Hilario Benzon, Directeur associé du Département des droits humains et civils de la NEA au Center for Racial and Social Justice (Centre pour la justice raciale et sociale), a prononcé un discours liminaire sur le thème L’égalité dans l’éducation : créer des espaces sûrs au profit des enseignant·e·s et des étudiant·e·s. Il a proposé un aperçu des législations anti-LGBTI+ et anti-genre introduites en un temps record aux États-Unis, dont beaucoup se répercutent directement sur les programmes d’études, sur les établissements scolaires ou sur les programmes de sport à l’école. Il a également insisté sur les plus de 327 projets de loi introduits jusqu’à présent en 2023, qu’il a décrits comme « une attaque coordonnée contre l’enseignement public et la communauté LGBTQIA+ ». Poursuivant sa démonstration, Benzon a évoqué les efforts déployés par la NEA pour résister à ces projets de loi, à travers des programmes de formation et de perfectionnement professionnel de ses membres à appliquer en classe, une formation sur la prise de contact avec les autorités locales et les organes de l’État, des guides de communication et l’établissement de partenariats avec d’autres organisations de la société civile, entre autres initiatives. Et d’ajouter : « Malgré toutes ces attaques, nous devons poursuivre notre quête de liberté, de libération et de bonheur, sans exception ! ».
Appel à l’action
La Présidente de l’IE, Susan Hopgood, a souligné que « la force collective des enseignantes et enseignants, des militantes et militants et des syndicats de l’éducation est telle que nous sommes en mesure d’insuffler des changements même lorsque les gouvernements ne sont pas disposés, sont incapables ou sont hostiles à offrir une éducation de qualité, qui soit inclusive ou qui garantisse aux personnes LGBTI la jouissance égale de leurs droits humains. Élevons-nous contre l’intolérance et la discrimination, chaque fois que nous en sommes témoins. Veillons à faire de nos syndicats et de nos écoles des lieux plus inclusifs pour les personnes LGBTI. »

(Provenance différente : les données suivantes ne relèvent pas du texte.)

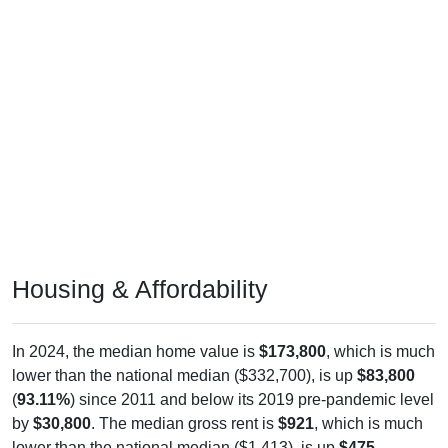
Housing & Affordability
In 2024, the median home value is
$173,800
, which is much
lower than the national median ($332,700), is up
$83,800
(
93.11%
) since 2011 and below its 2019 pre-pandemic level
by
$30,800
. The median gross rent is
$921
, which is much
lower than the national median ($1,413), is up
$475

L’expérience de l’IE à la WorldPride de Sydney s’est soldée par la participation de ses délégué·e·s à un puissant final, rassemblant près de 50.000 personnes pour une marche des fiertés historique sur le célèbre Harbour Bridge à Sydney, fermé pour l’occasion (pour la première fois depuis 2000).
L’IE se réjouit à l’idée de faire perdurer cet esprit de solidarité et de bonheur lors de la prochaine WorldPride, qui se tiendra au printemps 2025 à Washington D.C., aux États-Unis.